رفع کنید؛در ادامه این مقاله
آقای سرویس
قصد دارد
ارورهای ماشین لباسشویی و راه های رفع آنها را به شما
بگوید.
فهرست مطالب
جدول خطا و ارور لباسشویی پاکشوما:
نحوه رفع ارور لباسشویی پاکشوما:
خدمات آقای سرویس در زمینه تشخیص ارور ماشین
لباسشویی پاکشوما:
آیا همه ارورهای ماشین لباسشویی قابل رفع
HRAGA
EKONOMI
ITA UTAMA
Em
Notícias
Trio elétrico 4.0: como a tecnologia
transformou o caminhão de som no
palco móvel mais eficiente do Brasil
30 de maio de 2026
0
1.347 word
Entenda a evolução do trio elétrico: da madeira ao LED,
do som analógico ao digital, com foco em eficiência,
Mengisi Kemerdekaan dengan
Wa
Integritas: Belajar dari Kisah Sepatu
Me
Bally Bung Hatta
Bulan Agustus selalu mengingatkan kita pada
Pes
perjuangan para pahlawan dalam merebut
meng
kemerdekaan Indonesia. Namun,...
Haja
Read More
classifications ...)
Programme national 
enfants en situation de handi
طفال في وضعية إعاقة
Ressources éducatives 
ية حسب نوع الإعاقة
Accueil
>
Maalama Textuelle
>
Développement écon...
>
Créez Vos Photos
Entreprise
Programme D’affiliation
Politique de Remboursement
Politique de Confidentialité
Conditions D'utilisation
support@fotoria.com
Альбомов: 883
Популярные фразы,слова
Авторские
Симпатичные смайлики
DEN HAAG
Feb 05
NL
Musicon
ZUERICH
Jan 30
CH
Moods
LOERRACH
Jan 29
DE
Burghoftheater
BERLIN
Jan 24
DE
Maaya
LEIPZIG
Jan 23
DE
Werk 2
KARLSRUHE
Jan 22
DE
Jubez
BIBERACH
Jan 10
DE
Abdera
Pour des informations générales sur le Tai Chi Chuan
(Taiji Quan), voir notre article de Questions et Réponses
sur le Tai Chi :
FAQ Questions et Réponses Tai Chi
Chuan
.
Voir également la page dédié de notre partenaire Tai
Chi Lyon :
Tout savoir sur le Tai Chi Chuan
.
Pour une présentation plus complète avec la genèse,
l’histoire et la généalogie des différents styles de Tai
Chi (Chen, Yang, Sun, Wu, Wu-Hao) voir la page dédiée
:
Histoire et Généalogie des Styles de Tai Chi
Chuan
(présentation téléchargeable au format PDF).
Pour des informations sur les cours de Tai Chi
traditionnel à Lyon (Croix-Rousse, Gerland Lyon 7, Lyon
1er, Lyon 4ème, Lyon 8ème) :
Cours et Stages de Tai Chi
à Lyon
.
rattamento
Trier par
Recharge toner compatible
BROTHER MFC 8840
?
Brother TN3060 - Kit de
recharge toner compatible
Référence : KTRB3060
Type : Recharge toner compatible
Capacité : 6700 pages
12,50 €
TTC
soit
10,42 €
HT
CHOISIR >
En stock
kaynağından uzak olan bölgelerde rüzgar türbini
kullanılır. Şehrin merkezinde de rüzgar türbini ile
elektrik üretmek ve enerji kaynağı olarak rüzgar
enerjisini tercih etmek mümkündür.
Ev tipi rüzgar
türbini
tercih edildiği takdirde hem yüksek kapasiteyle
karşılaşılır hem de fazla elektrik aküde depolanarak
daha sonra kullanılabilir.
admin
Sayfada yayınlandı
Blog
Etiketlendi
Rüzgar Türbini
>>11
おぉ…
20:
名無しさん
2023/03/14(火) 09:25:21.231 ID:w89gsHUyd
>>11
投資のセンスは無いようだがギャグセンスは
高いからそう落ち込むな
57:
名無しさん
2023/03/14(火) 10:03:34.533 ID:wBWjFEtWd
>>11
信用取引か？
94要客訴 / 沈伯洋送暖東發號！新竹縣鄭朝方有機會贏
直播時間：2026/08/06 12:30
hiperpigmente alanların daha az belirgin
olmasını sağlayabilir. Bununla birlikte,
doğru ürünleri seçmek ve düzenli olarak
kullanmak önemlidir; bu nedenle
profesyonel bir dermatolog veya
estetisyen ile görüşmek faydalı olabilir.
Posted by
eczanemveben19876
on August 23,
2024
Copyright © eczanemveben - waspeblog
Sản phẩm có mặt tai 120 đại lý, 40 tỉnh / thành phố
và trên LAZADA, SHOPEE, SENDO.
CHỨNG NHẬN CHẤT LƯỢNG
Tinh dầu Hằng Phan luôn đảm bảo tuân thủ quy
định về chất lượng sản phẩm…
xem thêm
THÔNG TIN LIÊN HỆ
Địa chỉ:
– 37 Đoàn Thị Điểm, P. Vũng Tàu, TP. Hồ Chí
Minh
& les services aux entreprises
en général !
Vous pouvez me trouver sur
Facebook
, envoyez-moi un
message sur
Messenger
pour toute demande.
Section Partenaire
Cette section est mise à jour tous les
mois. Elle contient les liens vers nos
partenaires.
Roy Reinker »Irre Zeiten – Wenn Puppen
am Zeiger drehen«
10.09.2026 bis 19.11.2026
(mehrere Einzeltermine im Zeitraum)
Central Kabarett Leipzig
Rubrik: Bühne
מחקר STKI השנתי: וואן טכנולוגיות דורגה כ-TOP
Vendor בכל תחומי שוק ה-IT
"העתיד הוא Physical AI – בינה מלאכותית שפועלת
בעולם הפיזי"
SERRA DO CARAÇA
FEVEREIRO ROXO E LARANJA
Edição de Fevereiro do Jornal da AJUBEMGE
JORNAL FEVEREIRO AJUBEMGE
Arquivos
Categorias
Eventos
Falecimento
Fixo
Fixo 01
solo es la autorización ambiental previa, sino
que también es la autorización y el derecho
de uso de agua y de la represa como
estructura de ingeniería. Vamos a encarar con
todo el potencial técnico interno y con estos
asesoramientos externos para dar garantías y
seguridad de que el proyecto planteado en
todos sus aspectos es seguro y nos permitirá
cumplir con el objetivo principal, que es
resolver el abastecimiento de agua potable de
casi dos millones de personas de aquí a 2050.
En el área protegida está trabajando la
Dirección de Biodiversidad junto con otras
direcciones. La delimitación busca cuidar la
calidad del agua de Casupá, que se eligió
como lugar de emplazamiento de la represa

********************

> What you are asked to do
How many lines of the entries contain "notre"? Answer with a number alone.

> Expected output
2